L’opera, posta sull’altare sotto la bifora, ha sofferto nel tempo delle sollecitazioni ambientali e delle escursioni termiche. Oggi, restaurata e dotata sul retro di una schermatura di protezione dall’irraggiamento e dalla polvere, è stata ricollocata nella cappella dove una nuova illuminazione garantisce anche una migliore leggibilità del dipinto. 

Programma della giornata:

15.00 – 15.30 Registrazione dei partecipanti (per gli architetti iscritti all’Ordine)

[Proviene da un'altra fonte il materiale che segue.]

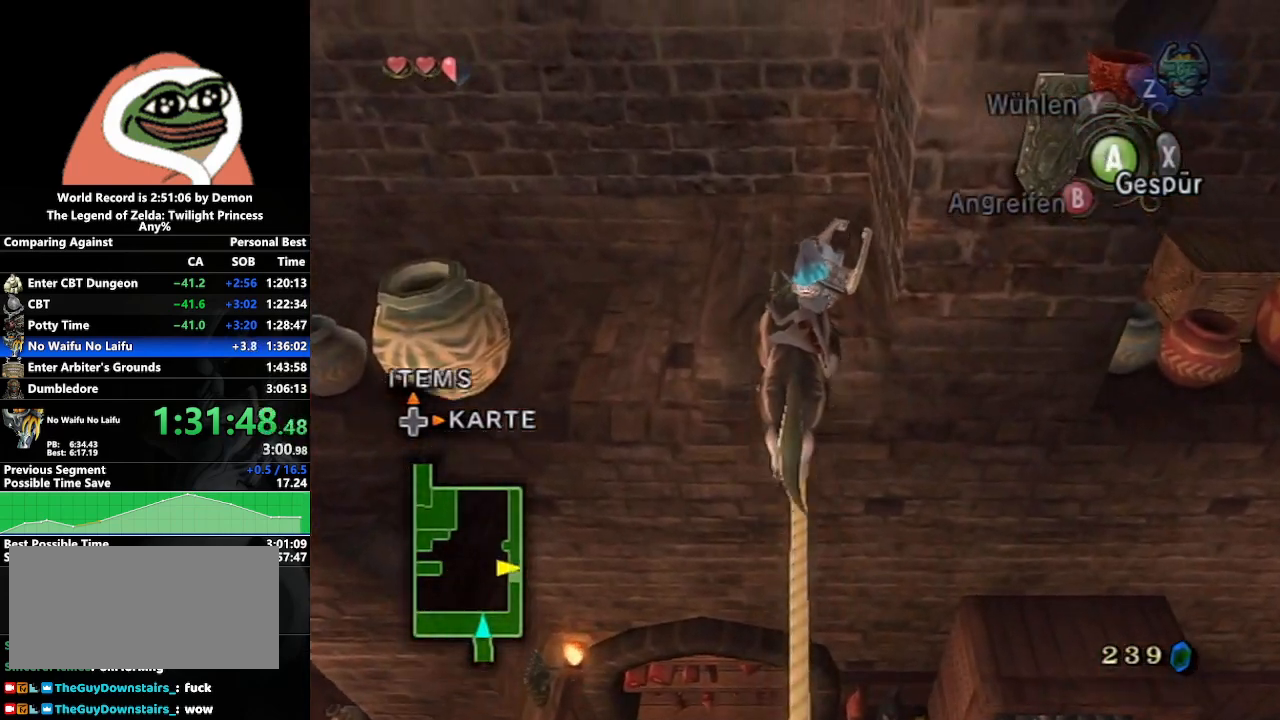
{"buttons": [], "left_stick": "left", "right_stick": "center", "events": [[283, "left_stick", "left"], [400, "A", "down"], [500, "A", "up"]]}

15.30 – 15.45 Saluti istituzionali e introduzione agli interventi:

Stefano Casciu, Direttore regionale musei della Toscana

Antonella Giorgeschi, Presidente Ordine Architetti PPC di Arezzo

Luisa Berretti, Direttrice Museo Nazionale d’Arte Medievale e Moderna, Arezzo

Rossella Sileno, Direttrice Basilica di San Francesco, Arezzo

15.45 – 17.15 Interventi:

– Giulia Basilissi, Rossella Cavigli:

Lavori di restauro al Monumento funebre di Francesco Rosselli, opera di Michele da Firenze. Restauratrice: Silvia Gualdani

– Giulia Basilissi, Rossella Sileno:

Lavori di consolidamento e restauro delle superfici lapidee esterne e delle vetrate della basilica di San Francesco. Restauratori: Sandro Ceccolini; I Mellini; Rossana Parigi; Francesca Rossi; Umberto Senserini (Soprintendenza ABAP per le province di Siena, Grosseto e Arezzo).

– Paola Ilaria Mariotti:

Intervento di messa in sicurezza e restauro delle pitture murali della parte absidale della Cappella dei Caduti. Restauratrice: Valentina Ghiso

– Rossella Cavigli:

Intervento di restauro dell’opera pittorica “Annunciazione” di Neri di Bicci. Restauratore: Marco Santi.

17.15 – 18.00 Interventi dei presenti e dibattito; trasferimento in basilica.

18.00 –19.00 Focus sui cantieri di restauro, condotti dai restauratori presenti all’incontro davanti alle opere.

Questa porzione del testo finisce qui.